Tunneling inevitably initiates ground deformations. This affects adjacent structures’ behaviors, with variables such as the relative density of the ground, groundwater level, structure type, and tunnel location. Tunneling in urban areas is essential to understand the interactive behavior of pile foundation and adjacent structures, and many studies have been carried out on this through closed form, numerical analysis [1,2,3,4], 1 g laboratory model testing [5], centrifuge model testing [6,7], and field monitoring [8,9,10]. Among foundation types of structure, the piled raft is more rational than the conventional pile foundation, which does not consider the supporting load of the raft. In a piled raft, the pile is considered to act as a settlement reducer of the raft, and settlement in a piled-raft system is a very important factor in understanding the system.

When tunneling is not considered, since both the raft and the bottom of the pile show compression behavior, the difference between the settlement of the raft and the settlement of the pile may not be significant. If tunneling is considered, the amount of ground settlement varies depending on the distance from the tunnel, and it is also unclear whether ground deformation by tunneling acts in the same way as the raft does.

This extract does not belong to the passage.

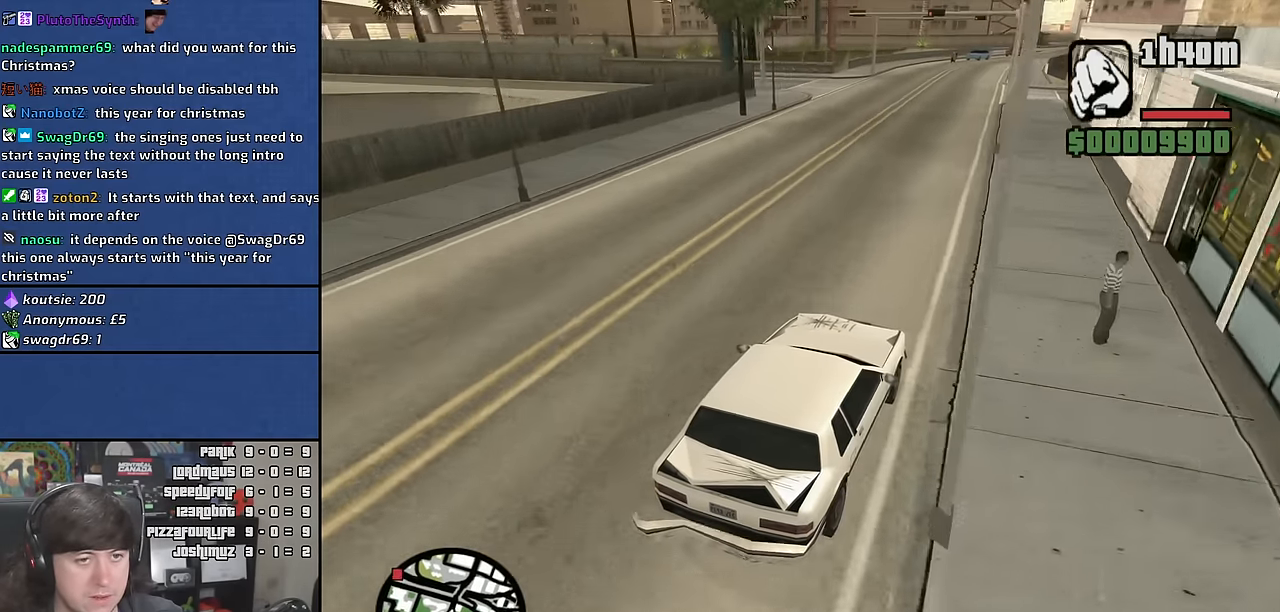
{"keys": ["a", "w"], "mouse": [], "events": [[16, "a", "down"], [116, "a", "up"], [433, "a", "down"]]}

However, existing studies related to piled rafts were conducted without dividing the settlement into raft and pile; furthermore, only few variables were considered for the piled raft-tunneling problem. When the difference of settlement between the raft and pile due to tunneling is huge, the skin of the pile cracks, and has direct effect on the stability of the pile and structures. Thus, the aim of this study is important to understand the relationship between the difference of settlement between raft and pile tip and its impact on pile concrete.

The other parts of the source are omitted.